You can also do it manually, in which case you need to extract the course package in folders, replace the files, and then repackage back. You might need to change the .mbz
extension to .zip
to open it, and then turn it back to .mbz
once you have replaced the XML files and repackaged as a ZIP. The final, translated course package should be an MBZ file.
4. Create a new Moodle course
Back on Moodle, open the original course and perform a Course Restore. On the picker menu, choose only the parts of the course you translated. This optimizes file size and therefore uploading speed. The translated sections usually are
- Activities
- Resources
- Blocks
- Filters
- Groups and Groupings
Hit “Perform restore”, and you are done! Make sure you review the course thoroughly before opening it to students. (Of course, you can also encourage them to find and report translation errors.)

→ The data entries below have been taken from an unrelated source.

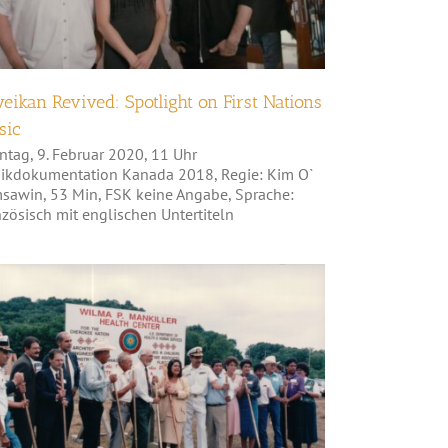
eikan Revived: Spotlight on First Nations
sic
ntag, 9. Februar 2020, 11 Uhr
ikdokumentation Kanada 2018, Regie: Kim O`
sawin, 53 Min, FSK keine Angabe, Sprache:
zösisch mit englischen Untertiteln
Mankiller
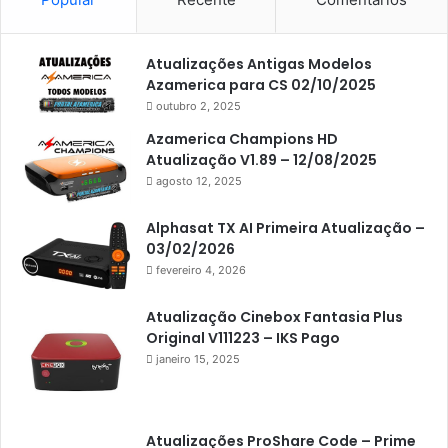
Americabox S105
Americabox S105 Plus
Atualizações Antigas Modelos
Americabox S205
Azamerica para CS 02/10/2025
Americabox S205 Plus
outubro 2, 2025
Americabox S305 Plus
Azamerica Champions HD
Atualização V1.89 – 12/08/2025
Artcom
agosto 12, 2025
Atacado Games
Alphasat TX AI Primeira Atualização –
Athomics
03/02/2026
fevereiro 4, 2026
Athomics Eon
Athomics i3
Atualização Cinebox Fantasia Plus
Original V111223 – IKS Pago
Athomics i3 Bold
janeiro 15, 2025
Athomics Inspire Qi
Athomics inspire Qi Compact
Atualizações ProShare Code – Prime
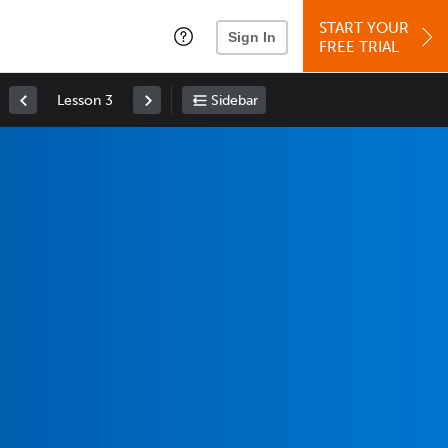
START YOUR
Sign In
FREE TRIAL
Lesson 3
Sidebar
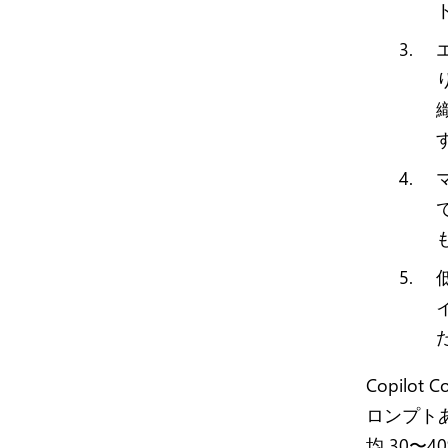
り
Copilot
ロンプトあ
均 30〜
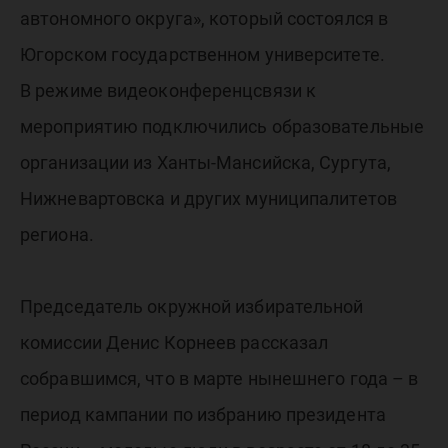
автономного округа», который состоялся в
Югорском государственном университете.
В режиме видеоконференцсвязи к
мероприятию подключились образовательные
организации из Ханты-Мансийска, Сургута,
Нижневартовска и других муниципалитетов
региона.
Председатель окружной избирательной
комиссии Денис Корнеев рассказал
собравшимся, что в марте нынешнего года – в
период кампании по избранию президента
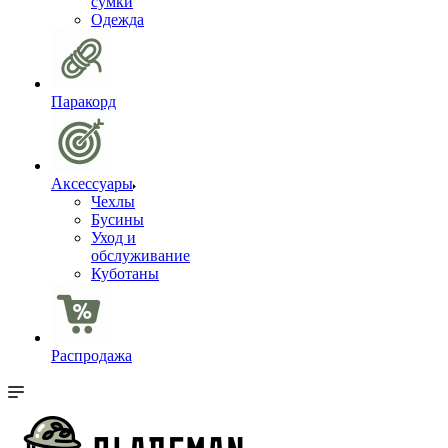
сумки
Одежда
Паракорд
Аксессуары
Чехлы
Бусины
Уход и
обслуживание
Куботаны
Распродажа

See a webcast on Course Restore here.
Bonus: Enable Moodle Language Pack
If you want Moodle menus to be displayed in the same language as the translation, install the corresponding Language Pack. There are 100 languages supported.
Read the full post at Qabiria here.
And for more on translating Moodle, visit Moodle AMOS page, or go to lang.moodle.org.
This Moodle Practice related post is made possible by: MoodleRooms the open source learning experience by Blackboard. Rediscover Moodle. Click here to learn more.
3 Responses
Hi, thanks a lot for sharing this! Just a couple of remarks: 1) the conversion from XML to XLIFF is necessary to extract only the textual contents that need to be translated. Otherwise, you would get the whole XML content, making the translation step really difficult (most of the XML should be left untouched). 2) The conversion from XLIFF to XML cannot be performed from within the CAT tool, because the initial conversion XML to XLIFF is done in Okapi and only Okapi ‘knows’ how to convert those files appropriately, putting the translated content where it belongs. Trying to save the XLIFF to XML (which is by the way impossible in SDL Trados or OmegaT) would make the final package unusable. Oh, finally, my last name is Cevoli, not Cevali… 🙂
Thank you for the detailed clarification, Marco. We’ve updated the post to reflect your comments.